-- EXERCISE DIRECTIONS --
Check every line of the entries below for the word "like", then give only the number of lines that have it.

-- RECORD EXTRACTS --
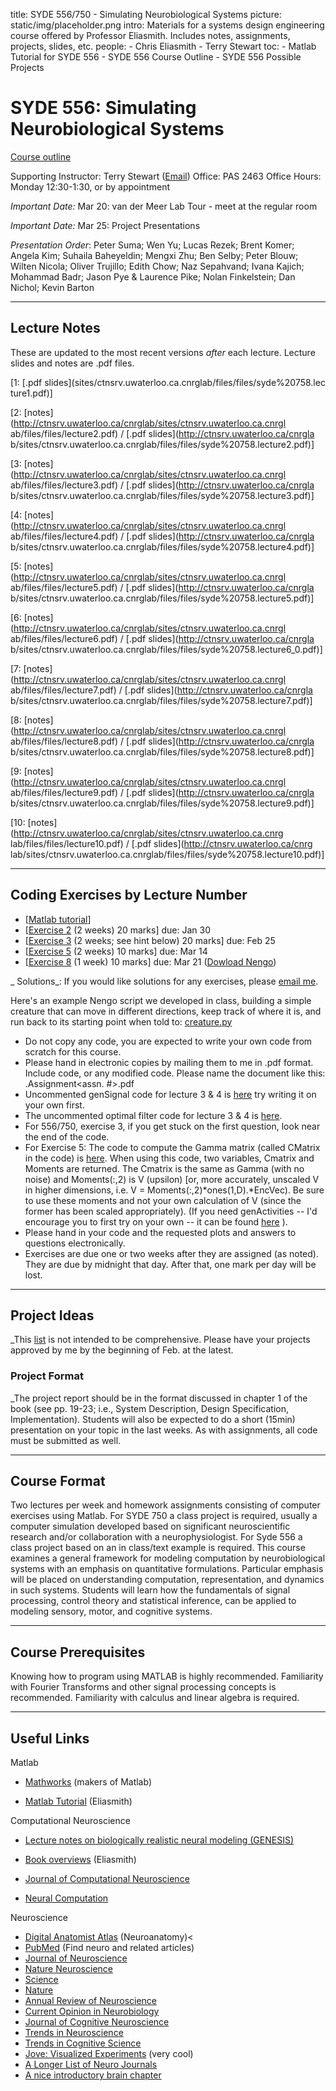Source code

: title: SYDE 556/750 - Simulating Neurobiological Systems
picture: static/img/placeholder.png
intro: Materials for a systems design engineering course offered by Professor Eliasmith. Includes notes, assignments, 
projects, slides, etc.
people:
    - Chris Eliasmith
    - Terry Stewart
toc:
    - Matlab Tutorial for SYDE 556
    - SYDE 556 Course Outline
    - SYDE 556 Possible Projects

#  SYDE 556: Simulating Neurobiological Systems

[Course outline](NEFcourse/syllabus)

Supporting Instructor: Terry Stewart ([Email](mailto:terry.stewart@gmail.com))
Office: PAS 2463 Office Hours: Monday 12:30-1:30, or by appointment

_Important Date:_ Mar 20: van der Meer Lab Tour - meet at the regular room

_Important Date:_ Mar 25: Project Presentations

_Presentation Order_: Peter Suma; Wen Yu; Lucas Rezek; Brent Komer; Angela
Kim; Suhaila Baheyeldin; Mengxi Zhu; Ben Selby; Peter Blouw; Wilten Nicola;
Oliver Trujillo; Edith Chow; Naz Sepahvand; Ivana Kajich; Mohammad Badr; Jason
Pye & Laurence Pike; Nolan Finkelstein; Dan Nichol; Kevin Barton

* * *

## Lecture Notes

These are updated to the most recent versions _after_ each lecture. Lecture
slides and notes are .pdf files.

[1: [.pdf slides](sites/ctnsrv.uwaterloo.ca.cnrglab/files/files/syde%20758.lec
ture1.pdf)]

[2: [notes](http://ctnsrv.uwaterloo.ca/cnrglab/sites/ctnsrv.uwaterloo.ca.cnrgl
ab/files/files/lecture2.pdf) / [.pdf slides](http://ctnsrv.uwaterloo.ca/cnrgla
b/sites/ctnsrv.uwaterloo.ca.cnrglab/files/files/syde%20758.lecture2.pdf)]

[3: [notes](http://ctnsrv.uwaterloo.ca/cnrglab/sites/ctnsrv.uwaterloo.ca.cnrgl
ab/files/files/lecture3.pdf) / [.pdf slides](http://ctnsrv.uwaterloo.ca/cnrgla
b/sites/ctnsrv.uwaterloo.ca.cnrglab/files/files/syde%20758.lecture3.pdf)]

[4: [notes](http://ctnsrv.uwaterloo.ca/cnrglab/sites/ctnsrv.uwaterloo.ca.cnrgl
ab/files/files/lecture4.pdf) / [.pdf slides](http://ctnsrv.uwaterloo.ca/cnrgla
b/sites/ctnsrv.uwaterloo.ca.cnrglab/files/files/syde%20758.lecture4.pdf)]

[5: [notes](http://ctnsrv.uwaterloo.ca/cnrglab/sites/ctnsrv.uwaterloo.ca.cnrgl
ab/files/files/lecture5.pdf) / [.pdf slides](http://ctnsrv.uwaterloo.ca/cnrgla
b/sites/ctnsrv.uwaterloo.ca.cnrglab/files/files/syde%20758.lecture5.pdf)]

[6: [notes](http://ctnsrv.uwaterloo.ca/cnrglab/sites/ctnsrv.uwaterloo.ca.cnrgl
ab/files/files/lecture6.pdf) / [.pdf slides](http://ctnsrv.uwaterloo.ca/cnrgla
b/sites/ctnsrv.uwaterloo.ca.cnrglab/files/files/syde%20758.lecture6_0.pdf)]

[7: [notes](http://ctnsrv.uwaterloo.ca/cnrglab/sites/ctnsrv.uwaterloo.ca.cnrgl
ab/files/files/lecture7.pdf) / [.pdf slides](http://ctnsrv.uwaterloo.ca/cnrgla
b/sites/ctnsrv.uwaterloo.ca.cnrglab/files/files/syde%20758.lecture7.pdf)]

[8: [notes](http://ctnsrv.uwaterloo.ca/cnrglab/sites/ctnsrv.uwaterloo.ca.cnrgl
ab/files/files/lecture8.pdf) / [.pdf slides](http://ctnsrv.uwaterloo.ca/cnrgla
b/sites/ctnsrv.uwaterloo.ca.cnrglab/files/files/syde%20758.lecture8.pdf)]

[9: [notes](http://ctnsrv.uwaterloo.ca/cnrglab/sites/ctnsrv.uwaterloo.ca.cnrgl
ab/files/files/lecture9.pdf) / [.pdf slides](http://ctnsrv.uwaterloo.ca/cnrgla
b/sites/ctnsrv.uwaterloo.ca.cnrglab/files/files/syde%20758.lecture9.pdf)]

[10: [notes](http://ctnsrv.uwaterloo.ca/cnrglab/sites/ctnsrv.uwaterloo.ca.cnrg
lab/files/files/lecture10.pdf) / [.pdf slides](http://ctnsrv.uwaterloo.ca/cnrg
lab/sites/ctnsrv.uwaterloo.ca.cnrglab/files/files/syde%20758.lecture10.pdf)]

* * *

##  Coding Exercises by Lecture Number

  * [[Matlab tutorial](NEFcourse/matlabTutorial)]
  * [[Exercise 2](http://ctnsrv.uwaterloo.ca/cnrglab/sites/ctnsrv.uwaterloo.ca.cnrglab/files/files/exercises2.pdf) (2 weeks) 20 marks] due: Jan 30
  * [[Exercise 3](http://ctnsrv.uwaterloo.ca/cnrglab/sites/ctnsrv.uwaterloo.ca.cnrglab/files/files/exercises3.pdf) (2 weeks; see hint below) 20 marks] due: Feb 25
  * [[Exercise 5](http://ctnsrv.uwaterloo.ca/cnrglab/sites/ctnsrv.uwaterloo.ca.cnrglab/files/files/exercises5.pdf) (2 weeks) 10 marks] due: Mar 14
  * [[Exercise 8](http://ctnsrv.uwaterloo.ca/cnrglab/sites/ctnsrv.uwaterloo.ca.cnrglab/files/files/exercises8_nengo_0.pdf) (1 week) 10 marks] due: Mar 21 ([Dowload Nengo](http://nengo.ca/))

_ Solutions_: If you would like solutions for any exercises, please [email
me](mailto:celiasmith@uwaterloo.ca).

Here's an example Nengo script we developed in class, building a simple
creature that can move in different directions, keep track of where it is, and
run back to its starting point when told to:
[creature.py](http://ctn11.uwaterloo.ca/presentation/creature.py)

  * Do not copy any code, you are expected to write your own code from scratch for this course.
  * Please hand in electronic copies by mailing them to me in .pdf format. Include code, or any modified code. Please name the document like this: <lastname>.Assignment<assn. #>.pdf
  * Uncommented genSignal code for lecture 3 & 4 is [here](http://ctnsrv.uwaterloo.ca/cnrglab/sites/ctnsrv.uwaterloo.ca.cnrglab/files/files/genSignal.m_0.txt) try writing it on your own first.
  * The uncommented optimal filter code for lecture 3 & 4 is [here](http://ctnsrv.uwaterloo.ca/cnrglab/sites/ctnsrv.uwaterloo.ca.cnrglab/files/files/optimal_filters_uncommented.m_0.txt).
  * For 556/750, exercise 3, if you get stuck on the first question, look near the end of the code.
  * For Exercise 5: The code to compute the Gamma matrix (called CMatrix in the code) is [here](http://ctnsrv.uwaterloo.ca/cnrglab/sites/ctnsrv.uwaterloo.ca.cnrglab/files/files/genCMatrix.m_0.txt). When using this code, two variables, Cmatrix and Moments are returned. The Cmatrix is the same as Gamma (with no noise) and Moments(:,2) is V (upsilon) [or, more accurately, unscaled V in higher dimensions, i.e. V = Moments(:,2)*ones(1,D).*EncVec). Be sure to use these moments and not your own calculation of V (since the former has been scaled appropriately). (If you need genActivities -- I'd encourage you to first try on your own -- it can be found [here](http://ctnsrv.uwaterloo.ca/cnrglab/sites/ctnsrv.uwaterloo.ca.cnrglab/files/files/genActivities.m.txt) ).
  * Please hand in your code and the requested plots and answers to questions electronically.
  * Exercises are due one or two weeks after they are assigned (as noted). They are due by midnight that day. After that, one mark per day will be lost.

* * *

## Project Ideas

_This [list](NEFcourse/projectList) is not intended to be comprehensive.
Please have your projects approved by me by the beginning of Feb. at the
latest.

### Project Format

_The project report should be in the format discussed in chapter 1 of the book
(see pp. 19-23; i.e., System Description, Design Specification,
Implementation). Students will also be expected to do a short (15min)
presentation on your topic in the last weeks. As with assignments, all code
must be submitted as well.

* * *

## Course Format

Two lectures per week and homework assignments consisting of computer
exercises using Matlab. For SYDE 750 a class project is required, usually a
computer simulation developed based on significant neuroscientific research
and/or collaboration with a neurophysiologist. For Syde 556 a class project
based on an in class/text example is required. This course examines a general
framework for modeling computation by neurobiological systems with an emphasis
on quantitative formulations. Particular emphasis will be placed on
understanding computation, representation, and dynamics in such systems.
Students will learn how the fundamentals of signal processing, control theory
and statistical inference, can be applied to modeling sensory, motor, and
cognitive systems.

* * *

## Course Prerequisites

Knowing how to program using MATLAB is highly recommended. Familiarity with
Fourier Transforms and other signal processing concepts is recommended.
Familiarity with calculus and linear algebra is required.

* * *

## Useful Links

Matlab

  * [Mathworks](http://www.mathworks.com/) (makers of Matlab)

  * [Matlab Tutorial](NEFcourse/matlabTutorial) (Eliasmith)

Computational Neuroscience

  * [Lecture notes on biologically realistic neural modeling (GENESIS) ](http://www.genesis-sim.org/GENESIS/)
  * [Book overviews](NEFcourse/bookComments) (Eliasmith)

  * [Journal of Computational Neuroscience](http://webdev.uwaterloo.ca/ejournals/stats?ejournal_id=7213&navbar=uw&navbase=tug.lib.uwaterloo.ca)
  * [Neural Computation](http://webdev.uwaterloo.ca/ejournals/stats?ejournal_id=4796&navbar=uw&navbase=tug.lib.uwaterloo.ca)

Neuroscience

  * [Digital Anatomist Atlas](http://www9.biostr.washington.edu/da.html) (Neuroanatomy)<
  * [PubMed](http://www.ncbi.nlm.nih.gov/entrez/query.fcgi) (Find neuro and related articles)
  * [ Journal of Neuroscience](http://webdev.uwaterloo.ca/ejournals/stats?ejournal_id=3870&navbar=uw&navbase=tug.lib.uwaterloo.ca)
  * [Nature Neuroscience](http://webdev.uwaterloo.ca/ejournals/stats?ejournal_id=9650&navbar=uw&navbase=tug.lib.uwaterloo.ca)
  * [Science](http://webdev.uwaterloo.ca/ejournals/stats?ejournal_id=7892&navbar=uw&navbase=tug.lib.uwaterloo.ca)
  * [Nature](http://webdev.uwaterloo.ca/ejournals/stats?ejournal_id=7884&navbar=uw&navbase=tug.lib.uwaterloo.ca)
  * [Annual Review of Neuroscience](http://webdev.uwaterloo.ca/ejournals/stats?ejournal_id=386&navbar=uw&navbase=tug.lib.uwaterloo.ca)
  * [Current Opinion in Neurobiology](http://webdev.uwaterloo.ca/ejournals/stats?ejournal_id=1627&navbar=uw&navbase=tug.lib.uwaterloo.ca)
  * [Journal of Cognitive Neuroscience](http://webdev.uwaterloo.ca/ejournals/stats?ejournal_id=3419&navbar=uw&navbase=tug.lib.uwaterloo.ca)
  * [Trends in Neuroscience](http://webdev.uwaterloo.ca/ejournals/stats?ejournal_id=6271&navbar=uw&navbase=tug.lib.uwaterloo.ca)
  * [Trends in Cognitive Science](http://webdev.uwaterloo.ca/ejournals/stats?ejournal_id=6264&navbar=uw&navbase=tug.lib.uwaterloo.ca)
  * [Jove: Visualized Experiments](http://www.jove.com/index/browse.stp?Tag=Neuroscience&sn=BID21) (very cool)
  * [A Longer List of Neuro Journals](http://thalamus.wustl.edu/journals.html)
  * [A nice introductory brain chapter](http://williamcalvin.com/bk7/bk7ch6.htm)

-- RESPONSE BOX --
2